In 2020, city leaders approved a plan with a goal of creating or preserving 50,000 housing units by 2030. As of September 30, the city says 48,391 have been preserved or created, mostly market rate. Here’s the breakdown presented at Tuesday’s City Council meeting:
- Affordable (for low-income) 4,625 created, 6,020 preserved.
- Workforce (for moderate income) 11,228 created.
- Market rate 26,518.
Phoenix expects to add 200,000 households by 2050. Keating said if current income trends continue, Phoenix will see gains of higher income households.
“This can lead to lower income households being increasingly cost burdened or priced out of Phoenix, especially if higher income households continue to occupy rental units that are affordable for lower income households,” she said.
Thanks to support from Bloomberg Associates, Phoenix was able to collect and analyze more recent data since the 2020 housing plan to create a new assessment.
Key takeaways
- Approximately 57% of all subsidized housing units in Maricopa County are located in Phoenix.
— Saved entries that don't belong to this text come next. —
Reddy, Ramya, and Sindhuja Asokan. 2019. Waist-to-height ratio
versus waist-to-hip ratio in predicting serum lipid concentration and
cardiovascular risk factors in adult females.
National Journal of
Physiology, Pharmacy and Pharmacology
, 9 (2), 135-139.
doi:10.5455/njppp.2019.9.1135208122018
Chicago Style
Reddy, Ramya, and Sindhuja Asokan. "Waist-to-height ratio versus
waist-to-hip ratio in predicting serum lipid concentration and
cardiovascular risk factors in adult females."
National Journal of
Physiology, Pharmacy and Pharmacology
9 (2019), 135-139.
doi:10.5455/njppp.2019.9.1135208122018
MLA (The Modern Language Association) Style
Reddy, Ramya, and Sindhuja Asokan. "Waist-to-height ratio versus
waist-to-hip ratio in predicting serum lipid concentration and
- The amount of land in Phoenix that permits multifamily development far surpasses other cities and allows us to accommodate future housing development.
- 20% of Phoenix zoned property permits multifamily development of 4 or more units per lot.
- 64,000 + housing units have been entitled through rezoning actions from March 2019-September 2024, the majority being multifamily units
- 52% of all rental households are cost-burdened, meaning they pay more than 30% of their gross income towards housing costs, which includes rent and utility costs.
- Phoenix’s extremely low- and very low-income renter households have the most limited housing options due to the low level of units with associated affordable rents.
- There is a gap of 59,000 affordable and available units for households at or below 50% of the area median income.
Factors significantly impacting Phoenix’s housing supply include:
- The shortage of housing supply, relative to the demand, is a reason for increased housing prices.
- During the pandemic, Phoenix’s population steadily increased and put additional demand on the already-constrained housing stock, which led to large housing price increases.
- From 2019-2022, median rents increased by 47% and median sales prices increased by 56%.
- As of June 2024, the average median sales price in Phoenix was $440,000. The median home sales price in 2019 was $256,000.
- Current market conditions make it more difficult to purchase a home.
- Short-term rentals and investor purchases, which have contributed to our housing affordability challenges.
The Phoenix Housing Plan includes nine initiatives, including amending zoning ordinances, redeveloping city-owned land with mixed-income housing and enhancing public-private partnerships.
Phoenix faces future financial challenges in its quest to expand housing stock for several reasons, including the end of COVID-19-related federal dollars. Funding through the U.S. Department of Housing and Urban Development varies. The city is also facing a budget shortfall due largely to actions at the state level, including banning cities from collecting sales tax on residential rental units starting Jan. 1, 2025, and a move to a flat income tax, which has reduced revenue to the city.